I guess if a crazy modern religion were going to advertise on Urban Dictionary, perhaps someone looking up "shiksa" -- who's potentially having a theo-identity crisis -- might be the right target. And I know these bulk ad buys don't get to choose every site their ads arrive on. [And in fact, the ads are all over UD, not just on the shiksa entry.]
But it seems like a strange spot to try to win converts for your funky religion. I mean, most of the kids on Urban Dictionary probably like to mock-and-point at Scientology videos when they're not making racy videos of themselves or saying "nothing. wat RU doing?" to each other on Facebook. It just strikes me as an odd choice.
(As does the use of a cross -- as in crucifix -- in the "I" of the Scientology logo in these ads. Really? You use the symbol of a completely different religion in your logo? Does the cross just have great, mass theo-appeal? So it lends theo-credibility? Like the viewer thinks, "Well, that Tom Cruise might be a total nutjob, but I can respect a sect that's down with the whole cross thing.")
Anyway, as always, Web ads amuse me. I always expect them to be more finely tailored to the perfect niche audience that the Web enables -- Voice-Recognition Software for Jackasses Who Blog about Religion and Vocabulary and Web Ads While Avoiding Paying Work! -- but in the end they're so often like any other mass ad medium. A buncha crap you don't want, to be bought by each minute's sucker. Only more unintentionally funny.

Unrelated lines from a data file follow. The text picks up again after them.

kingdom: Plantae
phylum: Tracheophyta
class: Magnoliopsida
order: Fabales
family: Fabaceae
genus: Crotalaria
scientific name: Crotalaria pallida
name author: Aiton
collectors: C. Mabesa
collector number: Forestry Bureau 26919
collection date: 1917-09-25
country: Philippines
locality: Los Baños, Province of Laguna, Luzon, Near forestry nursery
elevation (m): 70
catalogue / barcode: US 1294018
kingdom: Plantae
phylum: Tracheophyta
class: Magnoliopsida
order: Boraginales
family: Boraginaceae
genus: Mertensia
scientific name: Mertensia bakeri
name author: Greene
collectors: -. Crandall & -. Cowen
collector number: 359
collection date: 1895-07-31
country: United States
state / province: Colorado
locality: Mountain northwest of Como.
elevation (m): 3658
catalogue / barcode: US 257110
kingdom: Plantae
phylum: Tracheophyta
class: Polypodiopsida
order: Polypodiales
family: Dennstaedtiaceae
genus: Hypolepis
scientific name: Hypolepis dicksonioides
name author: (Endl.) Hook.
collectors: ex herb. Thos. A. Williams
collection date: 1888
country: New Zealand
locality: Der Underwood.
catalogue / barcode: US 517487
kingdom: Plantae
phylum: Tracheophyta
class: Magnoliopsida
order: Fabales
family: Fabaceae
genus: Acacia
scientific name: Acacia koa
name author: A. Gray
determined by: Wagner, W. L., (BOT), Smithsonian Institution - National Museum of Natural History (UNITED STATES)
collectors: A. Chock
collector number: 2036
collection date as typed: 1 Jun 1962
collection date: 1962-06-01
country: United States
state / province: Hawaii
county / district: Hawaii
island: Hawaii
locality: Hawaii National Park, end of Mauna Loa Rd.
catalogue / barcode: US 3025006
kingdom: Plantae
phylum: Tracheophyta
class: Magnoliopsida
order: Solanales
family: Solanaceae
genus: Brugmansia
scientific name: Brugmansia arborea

I can't wait to see what ads appear** next to THIS post.
**so far: travel ads for Tonga. *shrugs* Of course! Why not?
As you may have noticed, the site has changed. Sampa, the free-site host, did a version 2 of some sort.
Despite an FAQ that made it sound like allowing one's site to go through v.2 surgery would be okay, there were several flexibilities that surprisingly disappeared with the click of a button. (e.g. I cannot believe sidebars like this one are even narrower than before.)
And I'm told -- miraculously! -- that the conversion cannot be undone. Truth be told, I'm actually quite pissed. But free is free. Sampa has otherwise been good to me.
So I need to sort through site "features" to see how I can make do. Except that I don't have the time at the moment, in the middle of graduate classes and Lighthousehockey.com. (btw, I've removed that Lighthouse RSS feed so that you're not clogged with random Islanders hockey gibberish).
But I promise to touch up the accessories when I get a chance, and return to irregularly scheduled blogging.